The arrest came six weeks after the Army had discharged Green, a private
with the 101st Airborne Division for an "anti-social personality disorder."
He remains in federal custody awaiting arraignment.

"I feel for the kid," Isclaw said. "I'm not a military guy. I don't know the
ways they are taught. But did we train (Green) to become a killer?"

Known among classmates as "the drifter" from Midland, the West Texas oil
town where Green lived off and on with his father, Green came to Alvarado at
age 14 to live with his father's brother.

He landed a spot on the freshman football team as a wide receiver and
defensive back, and during the first week of practice he got into a fight
with teammate Jerry Poehlein, who head-butted Green and bloodied his nose.

No one remembers what caused the fight but they do remember Green's
reaction: He spent all day at school with a bloodied white T-shirt but
refused to rat out his teammate, simply telling coaches and teachers that he
got bloody noses all the time.

"There was no reason for me to do that to him and him not tell on me,"
Poehlein said. "From that first week you could see he was loyal."
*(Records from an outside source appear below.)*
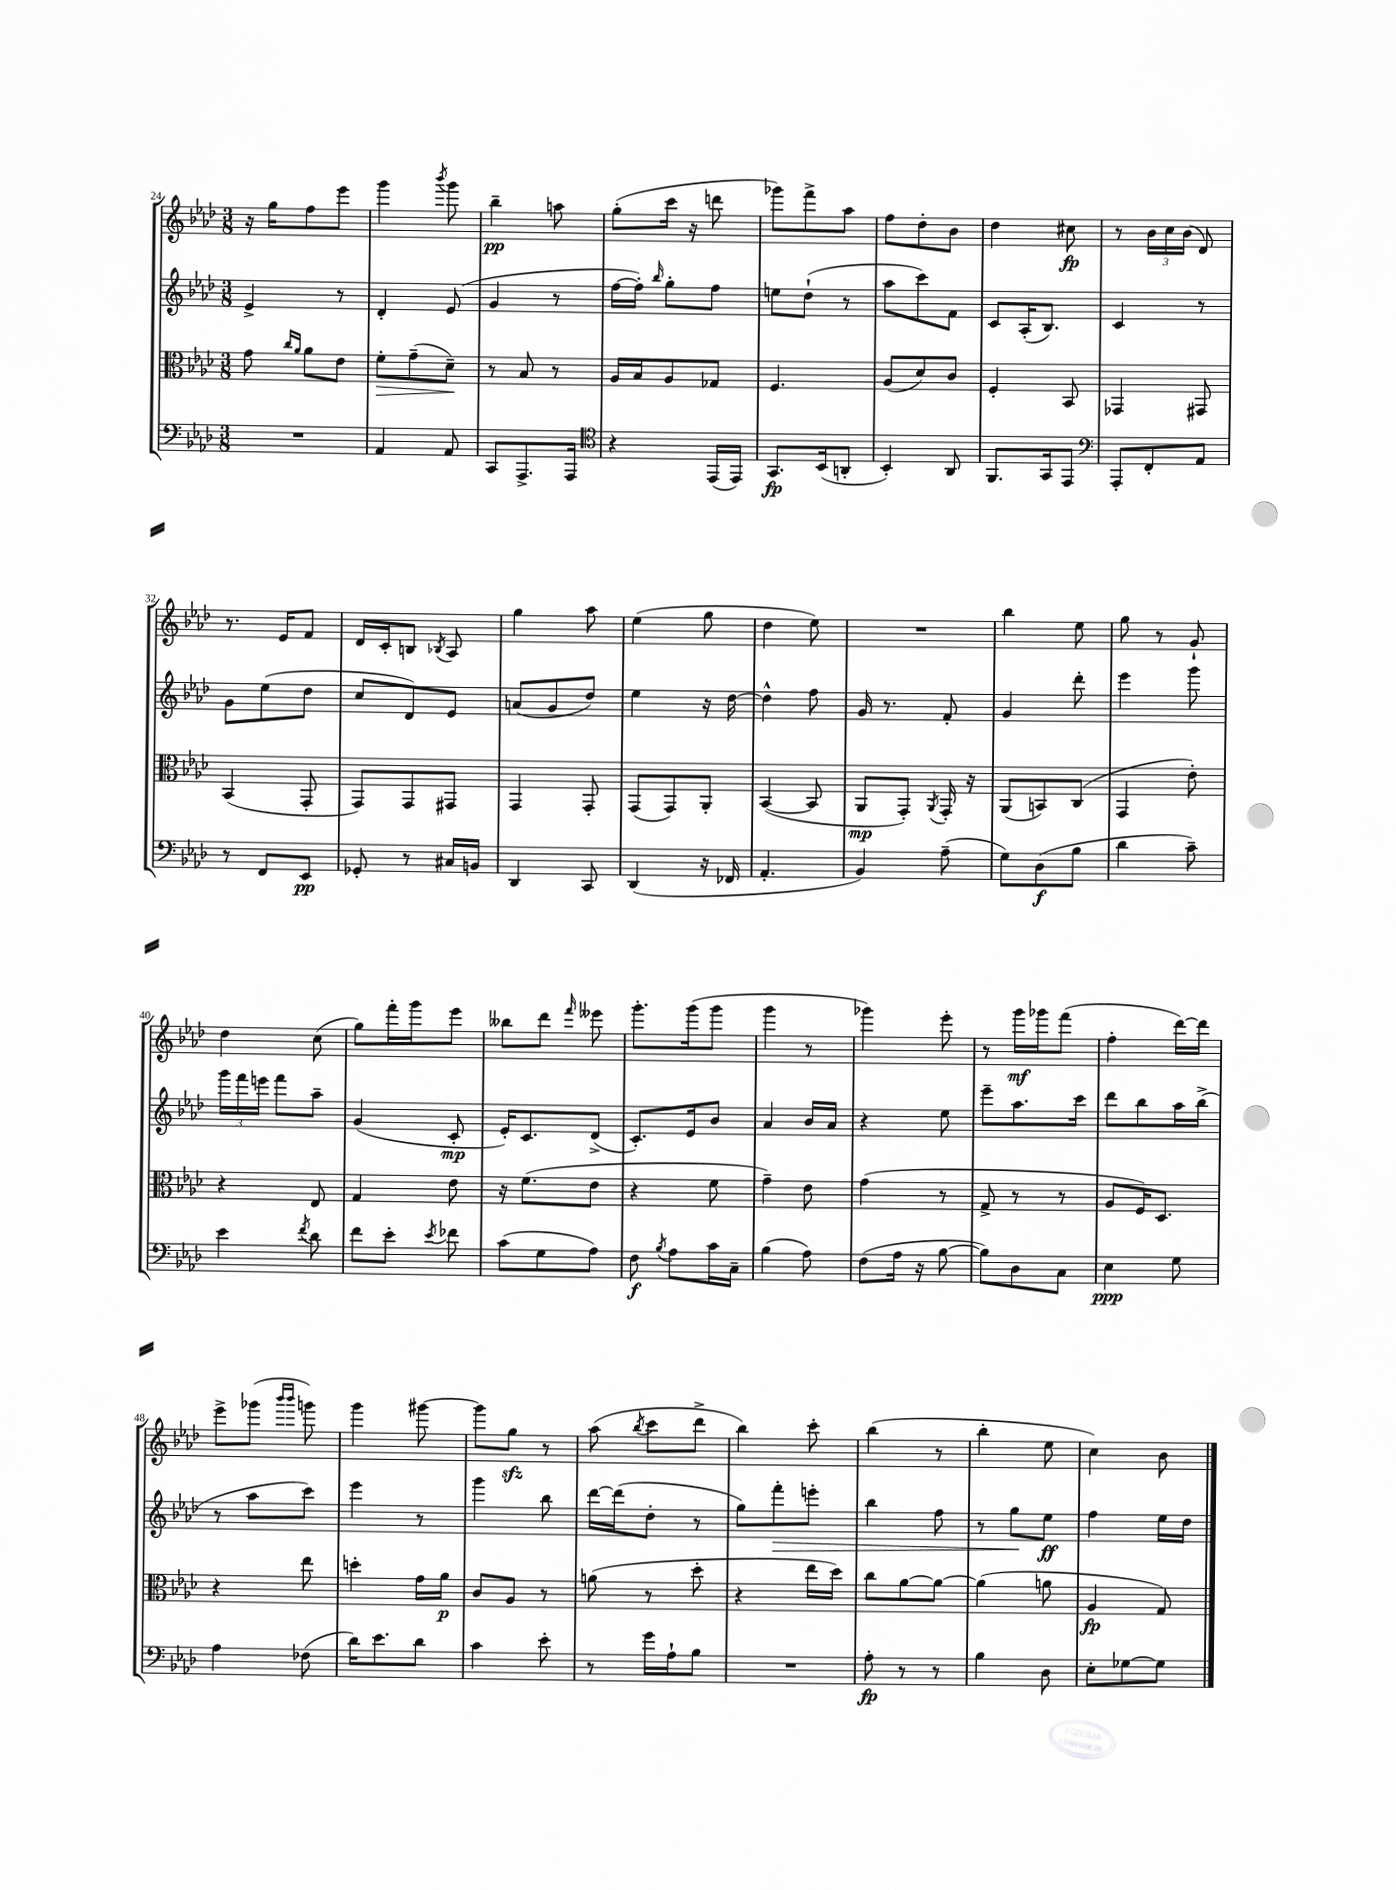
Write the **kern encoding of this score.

**kern	**dynam	**kern	**dynam	**kern	**dynam	**kern	**dynam
*part4	*part4	*part3	*part3	*part2	*part2	*part1	*part1
*staff4	*staff4	*staff3	*staff3	*staff2	*staff2	*staff1	*staff1
*clefF4	*	*clefC3	*	*clefG2	*	*clefG2	*
*k[b-e-a-d-]	*	*k[b-e-a-d-]	*	*k[b-e-a-d-]	*	*k[b-e-a-d-]	*
*M3/8	*	*M3/8	*	*M3/8	*	*M3/8	*
=24	=24	=24	=24	=24	=24	=24	=24
4.r	.	8g\	.	4e-^/	.	16r	.
.	.	.	.	.	.	16gg\KL	.
.	.	16qqcc/LL	.	.	.	.	.
.	.	16qqa-/JJ	.	.	.	.	.
.	.	8a-\L	.	.	.	8ff\	.
.	.	8e-\J	.	8r	.	8eee-\J	.
=25	=25	=25	=25	=25	=25	=25	=25
!	!	!	!LO:HP:b	!	!	!	!
4AA-/	.	8f'\L	>	4d-'/	.	4ggg\	.
.	.	(8g~\	.	.	.	.	.
.	.	.	.	.	.	8qbbb-/	.
8AA-/	.	8d-~\J)	.	(8e-/	.	8ggg\	.
.	.	.	]	.	.	.	.
=26	=26	=26	=26	=26	=26	=26	=26
8CC/L	.	8r	.	4g/	.	4bb-~\	pp
8.AAA-^/	.	8B-/	.	.	.	.	.
.	.	8r	.	8r	.	8aan\	.
16AAA-/Jk	.	.	.	.	.	.	.
=27	=27	=27	=27	=27	=27	=27	=27
*clefC4	*	*	*	*	*	*	*
4r	.	16A-/LL	.	[16ff\LL	.	(8gg'\L	.
.	.	16B-/J	.	16ff'\JJ])	.	.	.
.	.	.	.	16qqbb-/	.	.	.
.	.	8A-/	.	8gg'\L	.	16ccc\Jk	.
.	.	.	.	.	.	16r	.
(16EE-/LL	.	8G-X/J	.	8ff\J	.	8dddn\	.
16EE-/JJ)	.	.	.	.	.	.	.
=28	=28	=28	=28	=28	=28	=28	=28
8.GG/L	fp	4.F/	.	8een\L	.	8ggg-X\L)	.
.	.	.	.	(8dd-`\J	.	8fff^\	.
(16BB-/k	.	.	.	.	.	.	.
8AAn'/J	.	.	.	8r	.	8aa-\J	.
=29	=29	=29	=29	=29	=29	=29	=29
4BB-'/)	.	(8A-/L	.	8aa-\L	.	8ff\L	.
.	.	8d-/)	.	8ccc\)	.	8dd-'\	.
8AA-/	.	8c/J	.	8f\J	.	8b-\J	.
=30	=30	=30	=30	=30	=30	=30	=30
8.FF/L	.	4F'/	.	8c/L	.	4dd-\	.
.	.	.	.	(16A-'/K	.	.	.
16GG/k	.	.	.	8.B-/J)	.	.	.
8EE-/J	.	8BB-/	.	.	.	8cc#X\	fp
=31	=31	=31	=31	=31	=31	=31	=31
*clefF4	*	*	*	*	*	*	*
8AAA-'/L	.	4GG-X/	.	4c/	.	8r	.
8FF'/	.	.	.	.	.	24b-\LL	.
.	.	.	.	.	.	24cc\	.
.	.	.	.	.	.	(24b-\JJ	.
8AA-/J	.	8GG#X/	.	8r	.	8d-/)	.
!!LO:LB:g=z
=32	=32	=32	=32	=32	=32	=32	=32
8r	.	(4BB-/	.	8g\L	.	8.r	.
8FF/L	.	.	.	(8ee-\	.	.	.
.	.	.	.	.	.	16e-/KL	.
8EE-/J	pp	8GG'/	.	8dd-\J	.	8f/J	.
=33	=33	=33	=33	=33	=33	=33	=33
8GG-X'/	.	8GG/L)	.	8cc/L	.	16d-/LL	.
.	.	.	.	.	.	16c'/J	.
8r	.	8GG/	.	8d-/)	.	8Bn/J	.
.	.	.	.	.	.	8qB-X/	.
16C#X/LL	.	8GG#X/J	.	8e-/J	.	8A-/	.
16BBn/JJ	.	.	.	.	.	.	.
=34	=34	=34	=34	=34	=34	=34	=34
4DD-/	.	4GG/	.	(8an/L	.	4gg\	.
.	.	.	.	8g/	.	.	.
8CC/	.	8GG'/	.	8dd-/J)	.	8aa-\	.
=35	=35	=35	=35	=35	=35	=35	=35
(4DD-/	.	(8GG/L	.	4ee-\	.	(4ee-\	.
.	.	8GG/)	.	.	.	.	.
16r	.	8AA-'/J	.	16r	.	8gg\	.
16FF-X/	.	.	.	[16dd-\	.	.	.
=36	=36	=36	=36	=36	=36	=36	=36
4.AA-'/	.	([4BB-/	.	4dd-^^\]	.	4dd-\	.
.	.	8BB-/]	.	8ff\	.	8ee-\)	.
=37	=37	=37	=37	=37	=37	=37	=37
4BB-/)	.	8AA-/L	mp	16g/	.	4.r	.
.	.	.	.	8.r	.	.	.
.	.	8GG'/J)	.	.	.	.	.
.	.	8qAA-/	.	.	.	.	.
(8A-~\	.	16GG'/	.	8f'/	.	.	.
.	.	16r	.	.	.	.	.
=38	=38	=38	=38	=38	=38	=38	=38
8G\L)	.	(8AA-/L	.	4g/	.	4bb-\	.
(8D-\	f	8BBn/)	.	.	.	.	.
8B-\J	.	(8C/J	.	8ddd-'\	.	8ee-\	.
=39	=39	=39	=39	=39	=39	=39	=39
4d-\	.	4GG/	.	4eee-\	.	8gg\	.
.	.	.	.	.	.	8r	.
8c~\)	.	8e-'\)	.	8ggg\	.	8g`/	.
!!LO:LB:g=z
=40	=40	=40	=40	=40	=40	=40	=40
4e-\	.	4r	.	24ggg\LL	.	4dd-\	.
.	.	.	.	24fff\	.	.	.
.	.	.	.	24eeen\JJ	.	.	.
.	.	.	.	8fff\L	.	.	.
8qf/	.	.	.	.	.	.	.
8d-\	.	8E-/	.	8aa-~\J	.	(8cc\	.
=41	=41	=41	=41	=41	=41	=41	=41
8f\L	.	4G/	.	(4g/	.	8gg\L)	.
8e-'\J	.	.	.	.	.	16fff'\L	.
.	.	.	.	.	.	16ggg\J	.
8qe-/	.	.	.	.	.	.	.
8f-X\	.	8e-\	.	8c'/	mp	8eee-\J	.
=42	=42	=42	=42	=42	=42	=42	=42
(8c\L	.	16r	.	16e-'/KL)	.	8bb--X\L	.
.	.	(8.f\L	.	8.c/	.	.	.
8G\	.	.	.	.	.	8ddd-\J	.
.	.	.	.	.	.	16qqfff/	.
8A-\J)	.	8e-\J	.	(8d-^/J	.	8eee--X\	.
=43	=43	=43	=43	=43	=43	=43	=43
8F\	f	4r	.	8.c'/L)	.	8.ggg'\L	.
8qB-/	.	.	.	.	.	.	.
8A-\L	.	.	.	.	.	.	.
.	.	.	.	16e-/k	.	(16ggg\k	.
16c\L	.	8f\	.	8b-/J	.	8ggg\J	.
16C~\JJ	.	.	.	.	.	.	.
=44	=44	=44	=44	=44	=44	=44	=44
(4B-\	.	4g~\)	.	4a-/	.	4ggg\	.
8A-\)	.	8e-\	.	16b-/LL	.	8r	.
.	.	.	.	16a-/JJ	.	.	.
=45	=45	=45	=45	=45	=45	=45	=45
(8F\L	.	(4g\	.	4r	.	4ggg-X\)	.
16A-\Jk	.	.	.	.	.	.	.
16r	.	.	.	.	.	.	.
[8B-\	.	8r	.	8ee-\	.	8eee-'\	.
=46	=46	=46	=46	=46	=46	=46	=46
8B-\L])	.	8G^/	.	8eee-~\L	.	8r	.
8D-\	.	8r	.	8.aa-\	.	16ggg\LL	mf
.	.	.	.	.	.	16ggg-X\J	.
8C\J	.	8r	.	.	.	(8fff\J	.
.	.	.	.	16ccc\Jk	.	.	.
=47	=47	=47	=47	=47	=47	=47	=47
4E-\	ppp	8A-/L	.	8ddd-\L	.	4ff'\	.
.	.	16F/K)	.	8bb-\	.	.	.
.	.	8.D-/J	.	.	.	.	.
8G\	.	.	.	16aa-\L	.	[16ddd-\LL)	.
.	.	.	.	(16bb-^\JJ	.	16ddd-\JJ]	.
!!LO:LB:g=z
=48	=48	=48	=48	=48	=48	=48	=48
4A-\	.	4r	.	8r	.	8eee-^\L	.
.	.	.	.	8aa-\L	.	(8ggg-X\J	.
.	.	.	.	.	.	16qqbbb-/LL	.
.	.	.	.	.	.	16qqbbb-/JJ	.
(8F-X\	.	8ee-\	.	8ccc\J)	.	8gggn\)	.
=49	=49	=49	=49	=49	=49	=49	=49
16d-\KL)	.	4ddn'\	.	4eee-\	.	4ggg\	.
8.e-\	.	.	.	.	.	.	.
8d-\J	.	16g\LL	.	8r	.	[8ggg#X\	.
.	.	16a-\JJ	p	.	.	.	.
=50	=50	=50	=50	=50	=50	=50	=50
4c\	.	8c/L	.	4ggg\	.	8ggg#\L]	.
.	.	8A-/J	.	.	.	8ggzz\J	.
8e-'\	.	8r	.	8bb-\	.	8r	.
=51	=51	=51	=51	=51	=51	=51	=51
8r	.	(8an\	.	[16ddd-\LL	.	(8aa-\	.
.	.	.	.	(16ddd-\J]	.	.	.
.	.	.	.	.	.	8qbb-/	.
16g\LL	.	8r	.	8dd-'\J	.	8ccc\L	.
16A-`\J	.	.	.	.	.	.	.
8B-\J	.	8dd-'\	.	8r	.	8ddd-^\J	.
=52	=52	=52	=52	=52	=52	=52	=52
4.r	.	4r	.	8gg\L)	.	4bb-\)	.
!	!	!	!	!	!LO:HP:b	!	!
.	.	.	.	8fff'\	>	.	.
.	.	16ee-\LL	.	8eeen'\J	.	8ccc'\	.
.	.	16dd-\JJ)	.	.	.	.	.
=53	=53	=53	=53	=53	=53	=53	=53
8A-'\	fp	8cc\L	.	4bb-\	.	(4bb-\	.
8r	.	[8a-\	.	.	.	.	.
8r	.	8a-\J_	.	8ff\	.	8r	.
=54	=54	=54	=54	=54	=54	=54	=54
4B-\	.	(4a-\]	.	8r	.	4bb-'\	.
.	.	.	.	8gg\L	.	.	.
8D-\	.	8an\	.	8ee-\J	] ff	8ee-\	.
=55	=55	=55	=55	=55	=55	=55	=55
8E-'\L	.	4A-/	fp	4ff\	.	4cc\)	.
[8G-X\	.	.	.	.	.	.	.
8G-\J]	.	8G/)	.	16ee-\LL	.	8b-\	.
.	.	.	.	16dd-\JJ	.	.	.
==	==	==	==	==	==	==	==
*-	*-	*-	*-	*-	*-	*-	*-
Teammate Cody Ray soon befriended Green.

"Nobody ever talked to him, but he eventually talked to everybody," he said.

"At first I felt sorry for him; nobody seemed to want him, so I befriended
him. After a couple of months, he was one of my good buddies, so it wasn't
me feeling sorry for him anymore," said Ray.

Green constantly sought ways to get noticed. He produced constant laughter
with bizarre dances, kicking his gangly legs like a scarecrow come to life.
He repeatedly crushed soda cans on his forehead until he bled. He told
off-color jokes.

Classmates and coaches said Green did not talk much about his family life.
Both parents have misdemeanor convictions on alcohol-related traffic
violations and they divorced when Green was 4, according to court documents.
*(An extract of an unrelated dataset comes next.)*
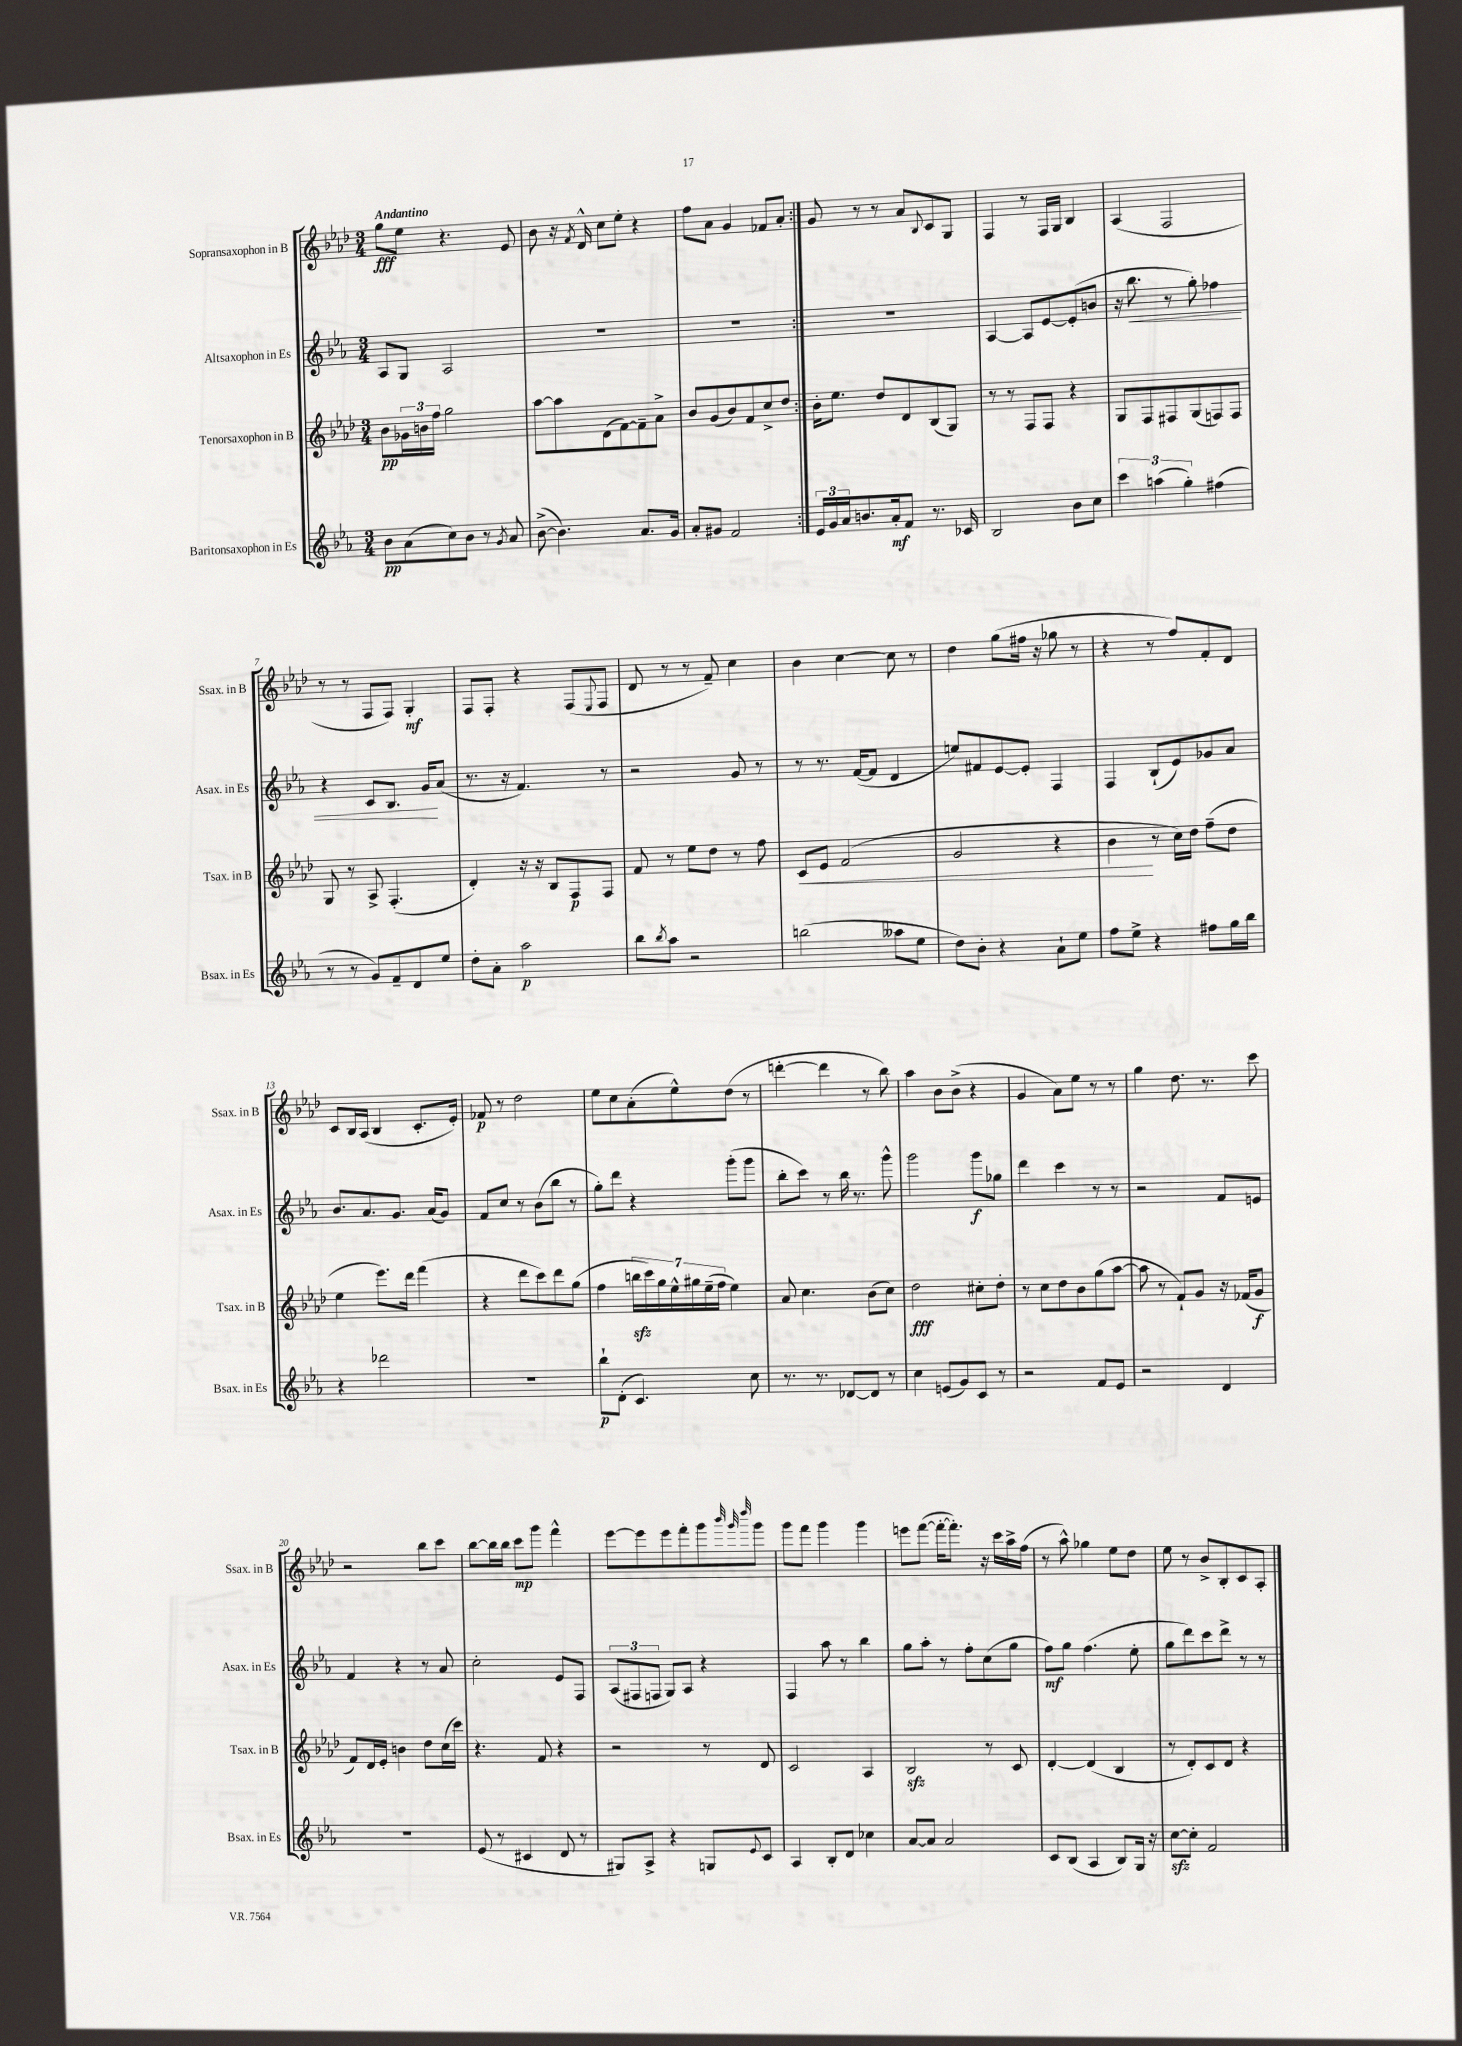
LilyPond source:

Green's father, John Green, who works in the oil industry, sent his son to
Alvarado because he thought a new town would give the teen a fresh start,
classmates said.

John Green would not talk to The Associated Press, on his attorney's advice.
Neither John Green's brother, David, with whom the teen lived for the year,
nor Steven Green's mother, Roxanne Simolke Carr, could be located for
comment.

Away from school, Green sought stability and adult acceptance. He spent
significant time with Ray's family, joining them for dinner, birthday
parties and trips to nearby Fort Worth. He never finished a home-cooked meal
without saying thank you, and he volunteered to take out the trash or help
with dishes, said Ray's mother, Joni Ray.

"He wasn't someone who said, 'poor pitiful me; I got a raw deal,' never
anything like that," Joni Ray said. "But I could tell he didn't get many
home-cooked meals before he came here."

Classmates and coaches said nothing about Green as a teen indicated he was
capable of the violence alleged in the charges.

"The first thing I thought of was, what a shame," former Alvarado coach Joe
Hough said. "Maybe he was starved for attention _ in fact, he definitely was
_ but he wasn't crazy."

"That doesn't sound like anything he would do," said Joni Ray. "I still
can't believe it."
 
Some people can be a victim and a criminal at the same time. But most of them don't become criminals because they were a victim also. It's sad all the way around, no winners, just losers.